Silly question, but if you have some clever way to compute the inverse Hessian, why not go all the way and use it for Newton's method, rather than as a preconditioner for SGD?
Good q. The method computes Hessian-inverse on a batch. When people say "Newton's method" they're often thinking H^{-1} g, where both the Hessian and the gradient g are on the full dataset. I thought saying "preconditioner" instead of "Newton's method" would make it clear this is solving H^{-1} g on a batch, not on the full dataset.
Just a heads up in case you didn't know, taking the Hessian over batches is indeed referred to as Stochastic Newton, and methods of this kind have been studied for quite some time. Inverting the Hessian is often done with CG, which tends to work pretty well. The only problem is that the Hessian is often not invertible so you need a regularizer (same as here I believe). Newton methods work at scale, but no-one with the resources to try them at scale seems to be aware of them.

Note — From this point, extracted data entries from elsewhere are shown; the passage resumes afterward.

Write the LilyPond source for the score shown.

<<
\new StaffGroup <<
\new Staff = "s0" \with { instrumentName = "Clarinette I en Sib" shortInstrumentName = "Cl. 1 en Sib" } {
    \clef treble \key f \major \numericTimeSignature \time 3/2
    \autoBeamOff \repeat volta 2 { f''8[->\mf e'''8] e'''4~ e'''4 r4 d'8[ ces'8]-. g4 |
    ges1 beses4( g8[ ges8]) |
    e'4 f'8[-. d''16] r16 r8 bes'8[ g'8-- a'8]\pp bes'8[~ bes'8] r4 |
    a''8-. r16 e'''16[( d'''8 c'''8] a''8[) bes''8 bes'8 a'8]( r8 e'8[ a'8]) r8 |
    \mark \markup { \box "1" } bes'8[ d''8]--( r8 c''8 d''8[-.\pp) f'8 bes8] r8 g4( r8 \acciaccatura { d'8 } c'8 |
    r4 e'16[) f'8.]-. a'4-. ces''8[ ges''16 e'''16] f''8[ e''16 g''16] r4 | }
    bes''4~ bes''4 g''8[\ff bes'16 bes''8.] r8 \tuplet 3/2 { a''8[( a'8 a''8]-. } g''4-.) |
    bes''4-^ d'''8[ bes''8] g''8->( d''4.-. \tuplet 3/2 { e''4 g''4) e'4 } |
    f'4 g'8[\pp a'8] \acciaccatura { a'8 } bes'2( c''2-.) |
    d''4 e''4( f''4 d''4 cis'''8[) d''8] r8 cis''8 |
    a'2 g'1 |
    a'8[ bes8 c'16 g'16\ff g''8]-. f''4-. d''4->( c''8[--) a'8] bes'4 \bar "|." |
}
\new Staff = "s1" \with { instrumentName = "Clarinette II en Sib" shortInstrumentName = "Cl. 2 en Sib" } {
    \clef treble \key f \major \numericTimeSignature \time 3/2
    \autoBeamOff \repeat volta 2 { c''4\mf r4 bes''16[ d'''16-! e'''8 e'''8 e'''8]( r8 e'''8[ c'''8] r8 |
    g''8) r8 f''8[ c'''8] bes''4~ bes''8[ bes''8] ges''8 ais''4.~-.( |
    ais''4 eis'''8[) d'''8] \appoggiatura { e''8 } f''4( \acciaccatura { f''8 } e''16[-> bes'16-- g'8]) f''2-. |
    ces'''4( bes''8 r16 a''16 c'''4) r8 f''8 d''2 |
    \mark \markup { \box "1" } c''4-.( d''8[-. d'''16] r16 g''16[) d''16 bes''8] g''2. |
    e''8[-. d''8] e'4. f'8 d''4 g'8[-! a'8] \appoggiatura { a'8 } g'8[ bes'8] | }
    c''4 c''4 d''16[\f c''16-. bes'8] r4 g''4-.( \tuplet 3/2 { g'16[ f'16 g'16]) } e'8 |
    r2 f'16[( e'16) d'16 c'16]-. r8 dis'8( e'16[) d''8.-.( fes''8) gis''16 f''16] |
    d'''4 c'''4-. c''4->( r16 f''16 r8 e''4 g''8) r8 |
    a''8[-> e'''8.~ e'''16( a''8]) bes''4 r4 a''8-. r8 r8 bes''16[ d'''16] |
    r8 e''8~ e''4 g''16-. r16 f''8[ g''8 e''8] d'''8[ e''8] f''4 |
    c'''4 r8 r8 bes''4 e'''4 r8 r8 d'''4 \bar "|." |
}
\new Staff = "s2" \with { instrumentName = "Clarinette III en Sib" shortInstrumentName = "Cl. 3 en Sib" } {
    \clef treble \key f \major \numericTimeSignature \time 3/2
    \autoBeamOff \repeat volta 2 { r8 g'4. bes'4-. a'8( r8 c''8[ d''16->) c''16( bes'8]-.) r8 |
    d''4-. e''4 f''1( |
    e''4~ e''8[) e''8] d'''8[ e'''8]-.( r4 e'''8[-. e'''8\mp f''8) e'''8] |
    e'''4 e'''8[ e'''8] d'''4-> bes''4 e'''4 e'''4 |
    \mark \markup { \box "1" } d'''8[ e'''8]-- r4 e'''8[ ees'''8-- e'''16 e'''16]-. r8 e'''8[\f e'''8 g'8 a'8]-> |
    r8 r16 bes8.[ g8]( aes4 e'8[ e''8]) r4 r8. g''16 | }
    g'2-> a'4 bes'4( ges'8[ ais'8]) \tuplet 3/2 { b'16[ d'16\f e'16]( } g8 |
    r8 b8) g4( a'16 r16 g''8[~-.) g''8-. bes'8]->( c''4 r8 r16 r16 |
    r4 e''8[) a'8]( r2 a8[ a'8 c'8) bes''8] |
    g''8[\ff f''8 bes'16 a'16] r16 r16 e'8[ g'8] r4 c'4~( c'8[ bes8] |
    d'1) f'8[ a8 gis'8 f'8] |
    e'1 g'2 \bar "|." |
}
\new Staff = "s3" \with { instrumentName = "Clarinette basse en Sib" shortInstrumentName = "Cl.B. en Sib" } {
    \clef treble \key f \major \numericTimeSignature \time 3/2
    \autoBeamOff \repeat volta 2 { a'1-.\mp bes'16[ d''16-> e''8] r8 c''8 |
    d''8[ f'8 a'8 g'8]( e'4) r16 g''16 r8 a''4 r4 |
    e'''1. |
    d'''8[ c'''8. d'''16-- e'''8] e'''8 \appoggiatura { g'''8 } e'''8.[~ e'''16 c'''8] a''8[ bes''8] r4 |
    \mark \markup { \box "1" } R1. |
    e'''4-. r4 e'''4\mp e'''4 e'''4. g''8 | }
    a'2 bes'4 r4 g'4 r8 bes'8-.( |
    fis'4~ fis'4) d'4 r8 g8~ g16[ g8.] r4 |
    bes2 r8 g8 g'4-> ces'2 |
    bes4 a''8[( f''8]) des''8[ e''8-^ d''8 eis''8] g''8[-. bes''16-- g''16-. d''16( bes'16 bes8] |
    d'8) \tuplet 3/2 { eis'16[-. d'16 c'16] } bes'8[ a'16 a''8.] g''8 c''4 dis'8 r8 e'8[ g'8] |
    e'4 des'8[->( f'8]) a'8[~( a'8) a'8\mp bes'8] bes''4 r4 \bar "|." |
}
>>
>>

It's an interesting trick though, so I'd be curious to see how it compares to CG.
[1] https://arxiv.org/abs/2204.09266 [2] https://arxiv.org/abs/1601.04737 [3] https://pytorch-minimize.readthedocs.io/en/latest/api/minimi...
For solving physics equations there is also Jacobian-free Newton-Krylov methods.
Yes the combination of Krylov and quasi-Newton methods are very successful for physics problems (https://en.wikipedia.org/wiki/Quasi-Newton_method).
Iirc eg GMRES is a popular Krylov subspace method.
I lately used these methods and BFGS worked better than CG for me.
Absolutely plausible (BFGS is awesome), but this is situation dependent (no free lunch and all that). In the context of training neural networks, it gets even more complicated when one takes implicit regularisation coming from the optimizer into account. It's often worthwhile to try a SGD-type optimizer, BFGS, and a Newton variant to see which type works best for a particular problem.
I'd call it "Stochastic Newton's Method" then. :-)
fair. thanks. i'll sleep on it and update the paper if it still sounds right tomorrow.
probably my nomenclature bias is that i started this project as a way to find new preconditioners on deep nets.